Stem cell biology has informed and energized cardiac regenerative medicine. The field is linked to a construct that challenges long-standing concepts and advances the basic tenets that: 1) the mammalian heart has the capacity for significant regeneration of cardiomyocytes (CMC) by reentry of CMC into the cell cycle and by activation of endogenous cardiac stem cells and 2) the administration of exogenous stem cell preparations can result in significant myocardial repair and regeneration in cardiac diseases. Based on the latter, major resources have been invested in clinical trials of stem cell therapy. In this review, the cardiac regenerative construct is critically analyzed. This analysis reconfirms the fundamental pathobiological realities that: 1) the mammalian heart behaves as a terminally differentiated organ with limited regenerative capacity and uncertain contribution from endogenous cardiac stem cells, 2) the healing of infarction is by scar formation, and 3) the progression of pathological myocardial remodeling produces heart failure in non-ischemic as well as ischemic disease. Some influential studies underpinning the cardiac regenerative construct now have been called into question.
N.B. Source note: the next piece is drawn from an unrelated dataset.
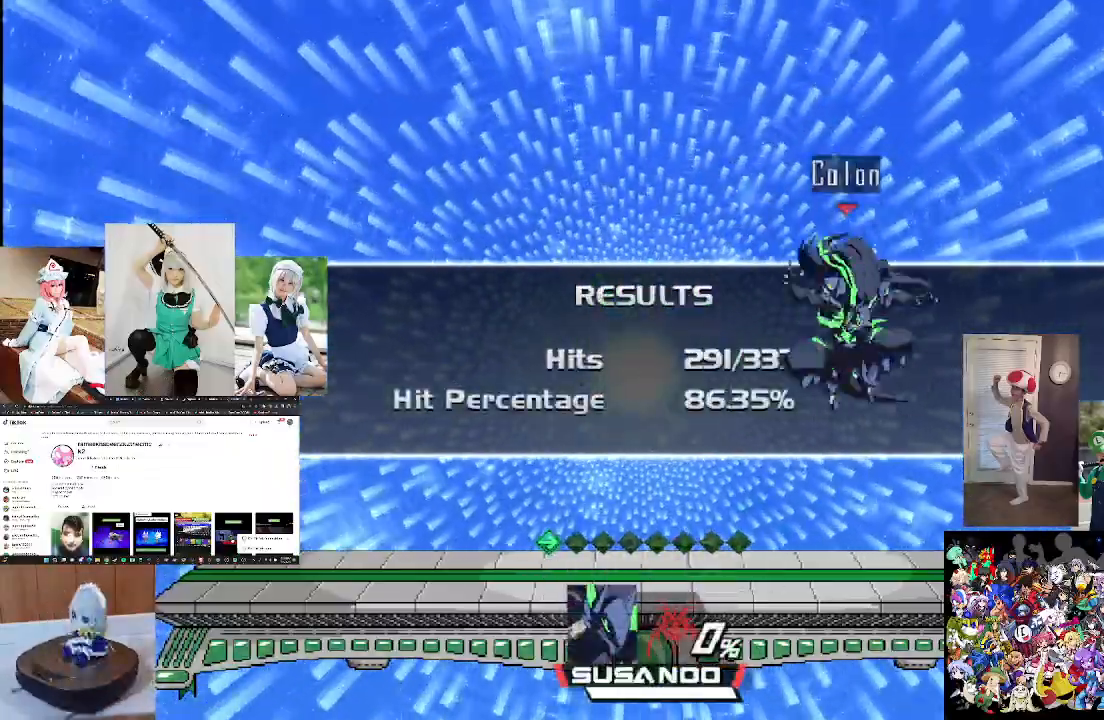
{"dt_ms": 500, "buttons": [], "left_stick": "right", "right_stick": "center", "events": [[267, "left_stick", "right"]]}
The efficacy of stem cell therapy to produce sustained beneficial effects in patients with ischemic and non-ischemic heart disease remains unproven. It is an open question as to whether new scientific discovery can provide a convincing rationale for further clinical trials of cardiac stem cell therapy. This should be taken into consideration in regulatory review of ongoing and future clinical trials in cardiac regenerative medicine.